Interestingly, the results of the radiomics features finally selected for the radiomics-based model confirm the results of the visual interpretation. The first-order features from the corticomedullary phase (90th percentile and root mean squared) that were decreased in the EAML group would be attributed to a relatively lesser degree of enhancement of the EAMLs than that of clear cell RCCs. The TOC ratio, which was obtained by a radiologist, was also included among the final 10 features, confirming previous findings. The three-dimension shape features from both radiomics (flatness, ranging from 1 [non-flat, sphere-like] to 0 [flat, non-sphere-like]) and from visual interpretation (snowman or ice cream cone shape) were included among the final 10 features. In concordance with the subjective assessment, flatness was significantly lower in the EAML group, suggesting the non-sphere-like shape of the EAMLs. Furthermore, the GLRLM and GLSZM features that were included in the radiomics model might reflect the difference of heterogeneity and necrotic portion between the EAML and clear cell RCC.
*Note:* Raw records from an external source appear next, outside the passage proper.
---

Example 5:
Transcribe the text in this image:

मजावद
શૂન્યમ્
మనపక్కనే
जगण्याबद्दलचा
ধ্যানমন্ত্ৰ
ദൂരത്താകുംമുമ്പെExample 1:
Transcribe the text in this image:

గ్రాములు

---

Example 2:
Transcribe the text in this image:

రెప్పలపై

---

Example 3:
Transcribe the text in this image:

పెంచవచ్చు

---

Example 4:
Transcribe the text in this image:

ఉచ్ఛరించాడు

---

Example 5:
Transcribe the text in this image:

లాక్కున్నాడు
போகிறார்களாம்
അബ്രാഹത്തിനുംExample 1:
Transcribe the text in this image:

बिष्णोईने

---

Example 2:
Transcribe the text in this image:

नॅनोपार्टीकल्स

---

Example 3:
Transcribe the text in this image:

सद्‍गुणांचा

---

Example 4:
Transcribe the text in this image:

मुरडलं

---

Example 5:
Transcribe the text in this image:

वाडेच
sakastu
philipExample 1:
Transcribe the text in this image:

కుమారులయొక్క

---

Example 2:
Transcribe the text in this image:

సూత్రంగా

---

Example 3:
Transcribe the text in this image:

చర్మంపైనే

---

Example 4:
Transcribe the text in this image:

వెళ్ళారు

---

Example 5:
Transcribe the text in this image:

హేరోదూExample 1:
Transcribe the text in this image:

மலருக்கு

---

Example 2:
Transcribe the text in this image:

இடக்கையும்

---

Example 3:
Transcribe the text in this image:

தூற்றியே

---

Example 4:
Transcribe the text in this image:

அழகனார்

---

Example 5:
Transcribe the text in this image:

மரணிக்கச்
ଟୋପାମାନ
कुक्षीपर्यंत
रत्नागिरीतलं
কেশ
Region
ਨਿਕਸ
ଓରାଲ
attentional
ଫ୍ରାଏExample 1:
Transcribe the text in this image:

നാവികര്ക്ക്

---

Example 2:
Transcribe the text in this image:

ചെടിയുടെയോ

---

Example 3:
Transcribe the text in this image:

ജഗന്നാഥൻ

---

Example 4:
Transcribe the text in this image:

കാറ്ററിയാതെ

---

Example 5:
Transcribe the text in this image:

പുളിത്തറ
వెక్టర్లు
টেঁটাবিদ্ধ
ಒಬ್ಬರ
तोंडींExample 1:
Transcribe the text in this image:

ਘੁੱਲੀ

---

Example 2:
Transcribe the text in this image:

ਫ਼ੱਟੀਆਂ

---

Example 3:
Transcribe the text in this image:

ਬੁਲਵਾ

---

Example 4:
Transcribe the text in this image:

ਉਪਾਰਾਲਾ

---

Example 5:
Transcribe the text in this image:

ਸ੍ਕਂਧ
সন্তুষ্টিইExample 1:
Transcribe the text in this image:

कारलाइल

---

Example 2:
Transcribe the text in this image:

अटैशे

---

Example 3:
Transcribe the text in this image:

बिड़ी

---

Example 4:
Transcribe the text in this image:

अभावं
The present study had several limitations. First, the retrospective design might have introduced a selection bias. Additionally, although the study was conducted in two centers, the sample size was small. However, this was avoidable because of the rare nature of EAML. Second, CT images were acquired from different CT scanners with heterogeneous CT parameters, which could have influenced the results of the obtained radiomics parameters [35]. However, we tried to minimize this limitation using several processes, including voxel size resampling, CT number normalization, and exclusion of excretory phase images acquired at different times in two centers [20, 36]. Consequently, we obtained a radiomics-based model with acceptable accuracy in the test set. Third, we did not evaluate the percentage of the epithelioid component. The percentage of epithelioid component affects the CT manifestation between EAML and AML, with a recent study reporting a radiologic–pathologic correlation in the epithelioid component [32]. Finally, EAMLs can be also misdiagnosed as other renal tumors, such as fat-poor AML or non-clear cell RCC, but we did not include this analysis. Further comparison with renal tumors other than clear cell RCC is warranted.

In conclusion, our study found that EAML has characteristic CT signs that can be distinguished from clear cell RCC. Furthermore, our radiomics-based model has the potential to differentiate EAML and clear cell RCC with better diagnostic performance compared with that of an inexperienced radiologist and could be useful when choosing treatment strategies in patients with indeterminate renal masses.